CVE-2023-44247 is a double free vulnerability (CWE-415) identified in Fortinet FortiOS version 6.4.0. This vulnerability arises from improper memory management where the same memory is freed twice, potentially leading to memory corruption. An attacker with privileged access can exploit this flaw by sending specially crafted HTTP or HTTPS requests to the FortiOS device. Successful exploitation allows the attacker to execute arbitrary code or commands on the affected system, compromising the device's confidentiality, integrity, and availability. The vulnerability requires the attacker to have high privileges (PR:H) and network access (AV:N), but does not require user interaction (UI:N). The attack complexity is high (AC:H), indicating some difficulty in exploitation, and the scope is unchanged (S:U), meaning the impact is limited to the vulnerable component. The CVSS v3.1 base score is 6.5, categorizing it as medium severity. No public exploits or active exploitation in the wild have been reported to date. Fortinet has not yet published a patch link, but organizations are advised to monitor for updates. The vulnerability is critical for network security appliances as it can lead to full compromise of the FortiOS device, which often serves as a firewall, VPN gateway, or other security function in enterprise networks.

For European organizations, the exploitation of CVE-2023-44247 could lead to unauthorized code execution on FortiOS devices, potentially resulting in full compromise of network security infrastructure. This can lead to data breaches, disruption of network services, interception or manipulation of network traffic, and lateral movement within the network. Critical sectors such as finance, government, healthcare, and telecommunications that rely heavily on Fortinet devices for perimeter defense and secure remote access are at heightened risk. The medium severity score reflects the need for vigilance but also indicates that exploitation requires privileged access and is not trivial. However, if exploited, the impact on confidentiality, integrity, and availability is high, potentially causing significant operational and reputational damage. The absence of known exploits in the wild currently reduces immediate risk but does not eliminate the threat, especially as attackers may develop exploits over time.

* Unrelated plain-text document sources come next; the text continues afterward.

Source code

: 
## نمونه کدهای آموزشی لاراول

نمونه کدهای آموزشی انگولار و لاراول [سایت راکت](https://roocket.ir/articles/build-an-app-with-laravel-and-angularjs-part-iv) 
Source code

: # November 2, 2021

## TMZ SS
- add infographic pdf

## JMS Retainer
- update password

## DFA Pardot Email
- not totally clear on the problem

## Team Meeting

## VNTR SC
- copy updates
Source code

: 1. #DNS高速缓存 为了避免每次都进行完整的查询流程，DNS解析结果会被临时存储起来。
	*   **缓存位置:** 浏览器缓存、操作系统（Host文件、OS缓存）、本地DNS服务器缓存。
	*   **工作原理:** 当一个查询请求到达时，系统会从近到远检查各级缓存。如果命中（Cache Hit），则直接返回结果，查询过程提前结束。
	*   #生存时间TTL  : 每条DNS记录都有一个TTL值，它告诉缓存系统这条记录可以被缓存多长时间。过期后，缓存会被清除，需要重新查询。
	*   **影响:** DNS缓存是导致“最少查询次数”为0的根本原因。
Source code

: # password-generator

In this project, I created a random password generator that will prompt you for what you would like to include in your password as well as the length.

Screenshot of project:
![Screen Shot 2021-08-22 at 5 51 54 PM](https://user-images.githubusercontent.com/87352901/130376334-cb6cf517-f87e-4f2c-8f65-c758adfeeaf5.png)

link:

1. Immediately inventory and identify all FortiOS devices running version 6.4.0 within the organization. 2. Monitor Fortinet’s official channels for the release of security patches addressing CVE-2023-44247 and apply them promptly once available. 3. Restrict administrative access to FortiOS devices to trusted networks and IP addresses using access control lists (ACLs) and VPNs. 4. Implement network segmentation to limit exposure of FortiOS management interfaces to the internet or untrusted networks. 5. Enable and review detailed logging and alerting on FortiOS devices for unusual HTTP/HTTPS requests or suspicious activity patterns. 6. Conduct regular vulnerability scans and penetration tests focusing on FortiOS devices to detect potential exploitation attempts. 7. Educate network administrators on the risks associated with this vulnerability and enforce the principle of least privilege for administrative accounts. 8. Consider deploying intrusion detection/prevention systems (IDS/IPS) with signatures or heuristics capable of detecting exploitation attempts targeting FortiOS. 9. Maintain up-to-date backups of FortiOS configurations to enable rapid recovery in case of compromise.